Johannesburg has undertaken mitigation and adaptation measures to combat climate change, in particular, its bus rapid transit system. (Image: Media Club South Africa)
When it comes to climate change, cities are “shifting the global conversation” and are taking action to combat the problem. The leading cities are also dedicated to working together on the issue, according to the C40 Cities Climate Leadership summit.
This is a key finding in the Climate Action in Megacities Volume 2.0 (CAM 2.0) report, which was released last week at the summit in Johannesburg. “Mayors have real power to cut emissions and improve climate resilience, and they are taking action,” said the new C40 chair, Rio de Janeiro Mayor Eduardo Paes. “C40’s networks and efforts on measurement and reporting are accelerating city-led action at a transformative scale around the world.”
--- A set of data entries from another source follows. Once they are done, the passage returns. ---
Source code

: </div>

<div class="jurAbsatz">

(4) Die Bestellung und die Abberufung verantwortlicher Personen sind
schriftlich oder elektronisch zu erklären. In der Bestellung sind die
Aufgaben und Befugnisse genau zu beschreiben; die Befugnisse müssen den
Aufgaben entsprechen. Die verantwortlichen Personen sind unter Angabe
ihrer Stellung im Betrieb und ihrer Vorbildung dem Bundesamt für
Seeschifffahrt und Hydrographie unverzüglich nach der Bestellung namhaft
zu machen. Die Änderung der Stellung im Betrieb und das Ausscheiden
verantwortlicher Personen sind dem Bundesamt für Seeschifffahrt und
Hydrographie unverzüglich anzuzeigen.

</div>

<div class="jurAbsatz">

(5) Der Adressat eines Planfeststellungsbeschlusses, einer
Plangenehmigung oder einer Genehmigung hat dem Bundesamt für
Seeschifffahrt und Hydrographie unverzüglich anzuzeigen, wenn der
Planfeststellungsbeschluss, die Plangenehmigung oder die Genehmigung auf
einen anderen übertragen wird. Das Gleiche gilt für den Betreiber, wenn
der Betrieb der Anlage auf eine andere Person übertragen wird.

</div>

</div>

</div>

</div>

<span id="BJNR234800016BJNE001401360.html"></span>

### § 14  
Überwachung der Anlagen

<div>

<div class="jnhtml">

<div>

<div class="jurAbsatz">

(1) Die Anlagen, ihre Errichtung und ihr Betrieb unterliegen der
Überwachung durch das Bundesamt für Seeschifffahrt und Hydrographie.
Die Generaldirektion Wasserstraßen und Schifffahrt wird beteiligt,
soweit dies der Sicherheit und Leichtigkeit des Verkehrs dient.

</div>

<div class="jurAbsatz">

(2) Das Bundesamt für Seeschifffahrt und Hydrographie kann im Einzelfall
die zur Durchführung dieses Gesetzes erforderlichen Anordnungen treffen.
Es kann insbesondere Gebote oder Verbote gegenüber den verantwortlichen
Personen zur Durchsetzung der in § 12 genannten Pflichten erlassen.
C40 is a network of megacities around the world working to reduce greenhouse gas emissions and address the local and global impact of climate change. It consists of 66 cities, seven of which are African. These cities are home to 600 million people; they produce 55% of global greenhouse gas emissions, and 21% of world gross domestic product. For three days last week, representatives from some 45 of them attended the summit. Among them were more than 18 mayors, including Joburg’s Executive Mayor Parks Tau. Tau was the host of the event.
“What happens in C40 cities matters to the whole world,” reads the CAM 2.0. “In the continued absence of tangible outcomes from inter-governmental efforts to reduce greenhouse gas emissions, it is increasingly significant that mayors of the world’s greatest cities are taking concrete actions that demonstrate that preventing catastrophic climate change is possible.”
The first CAM report was published in 2011. The key findings of CAM 2.0 include:
• Reported action by cities has nearly doubled since 2011, with more than 8 000 climate actions now undertaken;
• That 98% of cities recognise that climate change presents significant risks to their populations and infrastructure;
• There is successful collaboration and learning between cities, with, for instance, a 500% increase in cities implementing bike-sharing schemes, up from six in 2011 to 36 in 2013; and,
• A bus rapid transit system has been implemented in 29 cities, 13 in the southern hemisphere, and 16 in developed countries.
“By using data to show what works – and what’s possible – cities can inform the global conversation on climate change and contribute to aggressive national targets to reduce emissions,” said Michael Bloomberg, the outgoing C4 chair and three times mayor of New York City. He has since been appointed president of the C40 board.
Key findings in some of the important sectors in CAM 2.0 include finance and economic development; adaptation and water; energy supply and efficiency; sustainable communities; and transport.
Regarding finance and economic development, 47% of cities have established funds to invest in energy efficiency, renewable energy or carbon reduction projects. Over 50% of planned interventions are in the pilot stage. Cities are taking climate adaptation seriously, with 98% of them recognising it as a significant risk. Some 80% of cities are subsequently allocating funding and 83% are allocating staff resources to develop solutions.
The waste-to-energy process is a cross-sector success, with cities reporting the highest proportion – at 64% – of significant actions, including capturing methane gas at landfills and generating low carbon energy through treatment at waste facilities. Some 92% of cities taking action on landfill management are implementing gas-to-energy programmes. About one-third of energy supply actions planned for future expansion will focus on energy generation from waste.
In addition, 90% of cities are taking action on outdoor lighting to reduce emissions from street lights, at the same time introducing smart street lighting technology. Insulation and monitoring energy usage in buildings are also the focus of 69% of cities’ actions.
C40 cities are implementing more than 350 actions on sustainable community development, with a trend towards more transformative actions rather than just pilots or proposed actions. Some 76% of cities plan to expand community development action already in progress, indicating that cities are accelerating their response to climate change.
The greatest increase in reported actions was in the transport sector, where there has been a 150% increase in actions compared to 2011. Cities are taking 1 534 actions in transport, 873 of which are in private transport and 661 in mass transit. Some 40% are to promote walking and cycling, more than any other action in private transport.
“A global network, now 63 [revised to 66] members strong, our cities are informing and shifting the global conversation on climate change because they have shown themselves to be uniquely capable of devising and implementing climate change solutions – both reducing emissions and increasing urban resilience,” writes Bloomberg in the foreword to the report.